Поговорив с Черняком, Михаил Ильич продолжил писать. Перешел к обзору следующей творческой заявки:
Герои сценария «Ната Шадури» совершают целый ряд странных, бессмысленных, неправдоподобных поступков, однако, по мнению сценарного отдела студии, в сценарии «изумительно написанные типы», а действия героини сценария «правдивы и убеждают зрителя своей логичностью». «Логика» поведения Наты Шадури приблизительно такова: попавши в окружение врага, она снимает с трупа немецкого сержанта обмундирование и, переодевшись в него, проникает в хату, где находится немецкий капитан Каузен, и заявляет этому капитану, что она хочет сотрудничать с немцами. Когда случайно во время разговора Наты с капитаном приводят раненого лейтенанта Бойкова, Ната предлагает поручить ей расстрелять советского лейтенанта, чтобы доказать ее преданность фашистам, после чего та же Ната стреляет в капитана. Этот странный сюжет сценарный отдел студии рассматривает как «убедительные и реальные ситуации». Начальник сценарного отдела пишет, что «сюжет развивается исключительно интересно и полон неожиданностей», он считает также, что типы, выведенные в сценарии, «реальны и поданы красочно». В сопроводительном письме, подписанном начальником сценарного отдела, указано, что сценарий «Ната Шадури» одобрен художественной коллегией студии. Позволю себе усомниться в том, что члены художественной коллегии читали этот сценарий[35].

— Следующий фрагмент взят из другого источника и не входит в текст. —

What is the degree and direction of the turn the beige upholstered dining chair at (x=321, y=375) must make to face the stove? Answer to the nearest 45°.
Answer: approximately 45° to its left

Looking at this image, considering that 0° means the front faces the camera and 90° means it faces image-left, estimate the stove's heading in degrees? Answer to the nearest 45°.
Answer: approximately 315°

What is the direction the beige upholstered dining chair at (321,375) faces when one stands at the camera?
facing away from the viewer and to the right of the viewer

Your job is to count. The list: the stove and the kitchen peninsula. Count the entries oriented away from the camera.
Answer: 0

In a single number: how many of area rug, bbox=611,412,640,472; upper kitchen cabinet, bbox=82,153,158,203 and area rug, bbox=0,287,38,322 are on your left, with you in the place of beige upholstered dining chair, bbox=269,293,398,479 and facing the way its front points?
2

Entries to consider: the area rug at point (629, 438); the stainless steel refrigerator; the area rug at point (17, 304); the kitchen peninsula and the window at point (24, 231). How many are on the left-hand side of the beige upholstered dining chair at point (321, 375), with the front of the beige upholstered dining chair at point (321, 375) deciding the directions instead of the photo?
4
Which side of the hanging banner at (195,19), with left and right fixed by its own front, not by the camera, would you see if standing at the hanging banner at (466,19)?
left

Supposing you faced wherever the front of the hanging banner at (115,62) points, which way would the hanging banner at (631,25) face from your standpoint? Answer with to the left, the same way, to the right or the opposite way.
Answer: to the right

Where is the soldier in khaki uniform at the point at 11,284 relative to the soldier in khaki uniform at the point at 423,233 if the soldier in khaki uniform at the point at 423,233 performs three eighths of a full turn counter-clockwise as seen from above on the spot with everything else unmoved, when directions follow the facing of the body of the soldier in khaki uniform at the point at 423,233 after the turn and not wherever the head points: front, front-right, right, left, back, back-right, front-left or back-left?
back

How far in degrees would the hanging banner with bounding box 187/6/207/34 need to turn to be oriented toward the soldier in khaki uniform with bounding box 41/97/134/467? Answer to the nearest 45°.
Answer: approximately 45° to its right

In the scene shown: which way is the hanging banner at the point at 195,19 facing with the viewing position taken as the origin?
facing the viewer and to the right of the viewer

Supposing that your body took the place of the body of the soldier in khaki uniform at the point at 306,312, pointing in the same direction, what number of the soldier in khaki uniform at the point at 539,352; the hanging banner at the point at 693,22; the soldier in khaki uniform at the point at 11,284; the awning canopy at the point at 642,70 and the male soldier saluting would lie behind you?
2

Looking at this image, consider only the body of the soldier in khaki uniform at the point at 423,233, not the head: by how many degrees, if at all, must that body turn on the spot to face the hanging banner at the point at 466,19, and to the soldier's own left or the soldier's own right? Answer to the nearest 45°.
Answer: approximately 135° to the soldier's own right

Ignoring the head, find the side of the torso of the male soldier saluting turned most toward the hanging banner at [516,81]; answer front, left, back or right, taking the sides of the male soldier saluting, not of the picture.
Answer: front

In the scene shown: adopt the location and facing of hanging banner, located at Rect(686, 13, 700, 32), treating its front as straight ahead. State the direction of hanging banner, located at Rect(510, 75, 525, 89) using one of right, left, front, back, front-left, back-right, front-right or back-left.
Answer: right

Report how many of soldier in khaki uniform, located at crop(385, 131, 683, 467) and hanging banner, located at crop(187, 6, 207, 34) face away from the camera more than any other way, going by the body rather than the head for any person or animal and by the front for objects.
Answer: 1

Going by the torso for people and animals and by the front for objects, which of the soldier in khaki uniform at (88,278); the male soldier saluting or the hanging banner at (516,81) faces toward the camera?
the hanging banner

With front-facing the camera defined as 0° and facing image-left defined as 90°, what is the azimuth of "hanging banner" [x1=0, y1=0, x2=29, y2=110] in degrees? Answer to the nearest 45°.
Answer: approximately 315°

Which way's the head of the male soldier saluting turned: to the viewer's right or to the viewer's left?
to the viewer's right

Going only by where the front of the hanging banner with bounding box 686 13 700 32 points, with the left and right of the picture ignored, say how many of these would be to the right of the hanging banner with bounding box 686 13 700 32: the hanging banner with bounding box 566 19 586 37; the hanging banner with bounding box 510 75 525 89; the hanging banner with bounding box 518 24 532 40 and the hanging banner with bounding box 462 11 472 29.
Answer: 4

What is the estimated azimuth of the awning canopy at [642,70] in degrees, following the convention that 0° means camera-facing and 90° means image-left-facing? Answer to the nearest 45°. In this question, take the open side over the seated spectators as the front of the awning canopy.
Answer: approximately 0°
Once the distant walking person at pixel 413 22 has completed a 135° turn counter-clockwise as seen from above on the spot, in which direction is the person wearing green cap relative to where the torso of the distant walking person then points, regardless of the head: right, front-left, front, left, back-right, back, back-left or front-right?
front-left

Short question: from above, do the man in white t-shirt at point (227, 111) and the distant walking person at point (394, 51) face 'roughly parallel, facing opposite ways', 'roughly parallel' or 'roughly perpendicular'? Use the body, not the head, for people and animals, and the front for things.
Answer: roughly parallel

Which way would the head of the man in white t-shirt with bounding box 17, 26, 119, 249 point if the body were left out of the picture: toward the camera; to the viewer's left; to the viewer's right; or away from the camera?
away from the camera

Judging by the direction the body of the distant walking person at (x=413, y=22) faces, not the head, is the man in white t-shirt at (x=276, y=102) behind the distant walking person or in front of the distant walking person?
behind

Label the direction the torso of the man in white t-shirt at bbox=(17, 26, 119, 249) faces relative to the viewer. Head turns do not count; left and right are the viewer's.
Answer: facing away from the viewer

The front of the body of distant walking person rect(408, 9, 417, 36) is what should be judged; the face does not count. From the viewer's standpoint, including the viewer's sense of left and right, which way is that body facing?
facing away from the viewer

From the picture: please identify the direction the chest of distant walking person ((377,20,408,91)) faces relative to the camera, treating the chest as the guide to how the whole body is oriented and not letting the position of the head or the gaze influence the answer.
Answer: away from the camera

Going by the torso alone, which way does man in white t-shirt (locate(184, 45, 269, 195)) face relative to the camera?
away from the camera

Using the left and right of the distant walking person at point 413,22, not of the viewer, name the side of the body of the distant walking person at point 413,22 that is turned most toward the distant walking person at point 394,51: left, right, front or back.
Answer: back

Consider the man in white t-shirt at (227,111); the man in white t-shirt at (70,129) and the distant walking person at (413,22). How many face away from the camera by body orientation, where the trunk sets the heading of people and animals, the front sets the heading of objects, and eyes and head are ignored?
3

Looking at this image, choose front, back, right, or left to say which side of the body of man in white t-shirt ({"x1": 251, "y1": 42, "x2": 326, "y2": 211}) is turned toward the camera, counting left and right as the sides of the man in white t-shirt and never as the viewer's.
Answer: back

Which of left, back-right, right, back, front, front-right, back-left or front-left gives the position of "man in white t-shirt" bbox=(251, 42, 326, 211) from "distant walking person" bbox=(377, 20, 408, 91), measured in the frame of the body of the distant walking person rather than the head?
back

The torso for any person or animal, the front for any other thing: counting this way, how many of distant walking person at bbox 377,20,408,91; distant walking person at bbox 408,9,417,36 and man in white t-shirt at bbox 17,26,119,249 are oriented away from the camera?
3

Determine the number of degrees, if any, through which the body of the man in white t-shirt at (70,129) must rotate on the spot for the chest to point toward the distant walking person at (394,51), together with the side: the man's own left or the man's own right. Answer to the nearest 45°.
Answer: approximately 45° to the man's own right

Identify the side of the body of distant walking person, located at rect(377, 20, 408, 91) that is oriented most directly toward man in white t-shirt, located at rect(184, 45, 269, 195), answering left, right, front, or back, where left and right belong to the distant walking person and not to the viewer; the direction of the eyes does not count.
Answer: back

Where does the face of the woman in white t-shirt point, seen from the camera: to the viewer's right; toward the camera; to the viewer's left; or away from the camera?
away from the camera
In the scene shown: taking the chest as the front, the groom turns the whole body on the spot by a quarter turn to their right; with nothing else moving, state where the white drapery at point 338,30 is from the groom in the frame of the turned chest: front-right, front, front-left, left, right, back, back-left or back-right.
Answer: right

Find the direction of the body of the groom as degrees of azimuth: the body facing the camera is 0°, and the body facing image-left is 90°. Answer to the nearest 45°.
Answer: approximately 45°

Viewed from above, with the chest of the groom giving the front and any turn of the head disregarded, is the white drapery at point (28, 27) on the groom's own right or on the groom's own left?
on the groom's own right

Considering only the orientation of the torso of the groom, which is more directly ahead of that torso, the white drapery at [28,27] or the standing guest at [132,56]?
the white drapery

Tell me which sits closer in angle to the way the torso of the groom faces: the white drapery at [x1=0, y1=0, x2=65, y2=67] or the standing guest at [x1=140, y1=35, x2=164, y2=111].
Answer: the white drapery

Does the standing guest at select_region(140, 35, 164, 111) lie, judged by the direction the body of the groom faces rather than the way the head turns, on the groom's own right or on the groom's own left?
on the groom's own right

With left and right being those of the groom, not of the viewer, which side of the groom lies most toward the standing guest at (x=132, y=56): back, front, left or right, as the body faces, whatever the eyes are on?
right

Далее Ромм советовал коллегам не давать поблажек авторам низкопробных сценариев, не покровительствовать наспех сделанным вещам. В очередной раз призывал смелее использовать национальный колорит Закавказья. Они же то и дело ориентируются на военные действия, происходящие на Западном фронте.
«После своего назначения начальником главка Ромм не переменился, — свидетельствует драматург Климентий Минц, сосед режиссера по писательскому поселку в Красной Пахре. — Кресло и „вертушка“ не сделали его важным и сановитым. Он по-прежнему не боялся уронить свой авторитет каким-либо сердечным проявлением, искренним признанием или же спорным высказыванием в пылу полемики, так часто возникавшей в свое время на наших бурных кинематографических активах»[36]. Тот же Минц однажды спросил у Ромма, какой принцип был у него в должности начальника главка.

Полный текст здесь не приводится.